About 100 angry parents protested Monday at the Cullinan Combined School in the capital, Pretoria.

Roos said he assigned the story to his sixth-graders ``to explain to the children the issues of racism and that we are all equal.″

``But I’m the pig of the school now,″ he said in an interview. ``The headmaster told me to leave and said I’m not capable of teaching students.″

An Education Department spokesman _ who is black _ believes Roos’ intentions were good, but that wounds from white rule remain too fresh for him to have addressed racial issues in that way.

``The story has a very powerful anti-racist message. I am convinced the teacher’s intentions were noble,″ said Aubrey Matshiqi, spokesman for the provincial Education Department. ``But maybe the timing is a bit incorrect. Our schools are still trying to grapple with race issues.″

The parents maintained Roos showed a lack of sensitivity in assigning the story and that some of their children were upset by it.

``If we’re living in a new South Africa, it’s stupid to come up with such assignments,″ said one father, who refused to give his name for fear of retaliation.

The dispute exposes racial sensitivity that goes deeper than the use of a hated word.
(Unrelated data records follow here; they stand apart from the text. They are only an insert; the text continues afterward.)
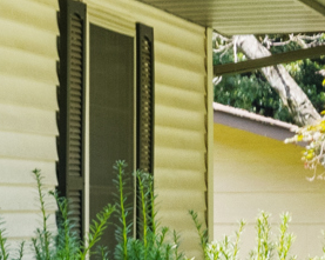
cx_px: -970
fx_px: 2200
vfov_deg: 6.7
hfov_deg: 6.7
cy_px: 218
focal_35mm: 229
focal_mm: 18
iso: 320
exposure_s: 1/20
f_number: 7.1
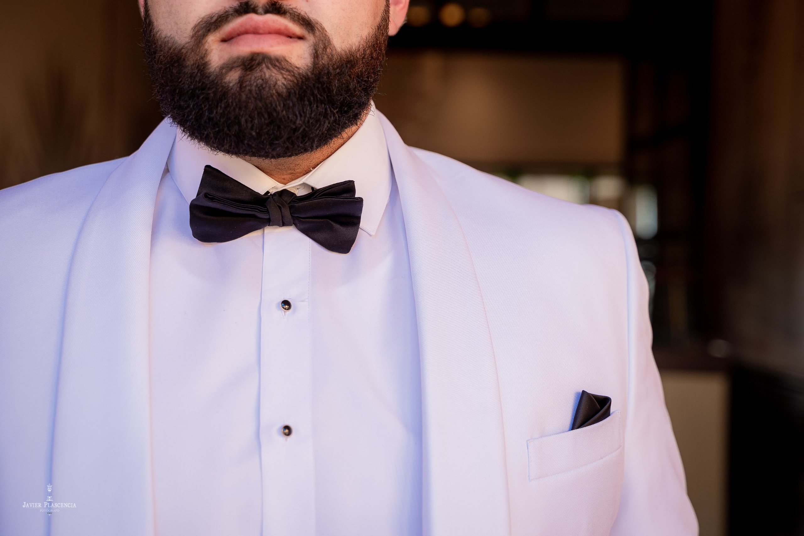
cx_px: 402
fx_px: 1228
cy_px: 268
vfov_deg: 24.6
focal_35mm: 55
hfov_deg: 36.2
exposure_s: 1/250
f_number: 3.5
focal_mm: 55
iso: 320
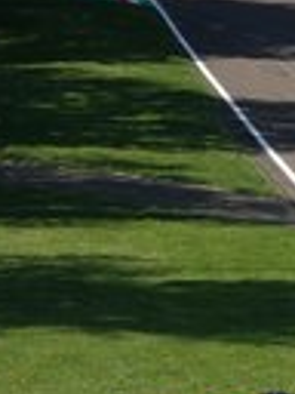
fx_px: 5170
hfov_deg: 3.3
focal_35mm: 455
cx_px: 406
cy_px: 446
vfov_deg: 4.3
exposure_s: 1/800
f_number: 4.5
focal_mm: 49.51
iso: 100
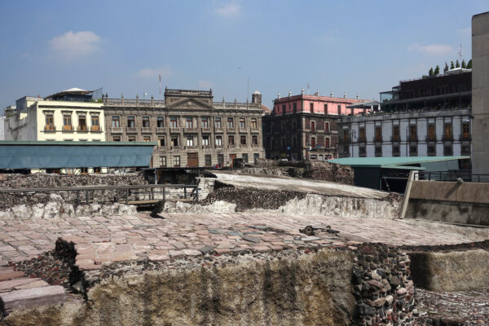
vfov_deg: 32.6
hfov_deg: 47.4
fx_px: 557
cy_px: 163
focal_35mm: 41
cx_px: 244
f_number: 10
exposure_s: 1/2000
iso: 200
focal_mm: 15.1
A government commission recently denounced the ``virtual apartheid″ that persists in schools, with the separation of white and black residential areas hampering true equality in education. School playgrounds have become ``battlefields″ between black and white students, the report said.

In ``Unto Dust,″ Bosman, who died in 1951, describes a 19th century skirmish between white settlers and native South Africans. A settler, Hans Welman, is speared to death by a black man, who in turn is shot dead by another settler. Months later, a burial party comes to retrieve Welman’s remains, but the weather and animals have scattered and mixed the bones of the two men.

``We could not tell which was the white man and which the kaffir,″ a character says. ``No matter what the difference in the color of their skin had been, it was impossible to say that the kaffir’s bones were less white than Hans Welman’s.″

School headmaster Joe Coetzee said he has apologized to many of the parents over the ``unfortunate″ incident.

Roos, meanwhile, said he plans to go to the teachers’ union and Education Department to try to get his job back.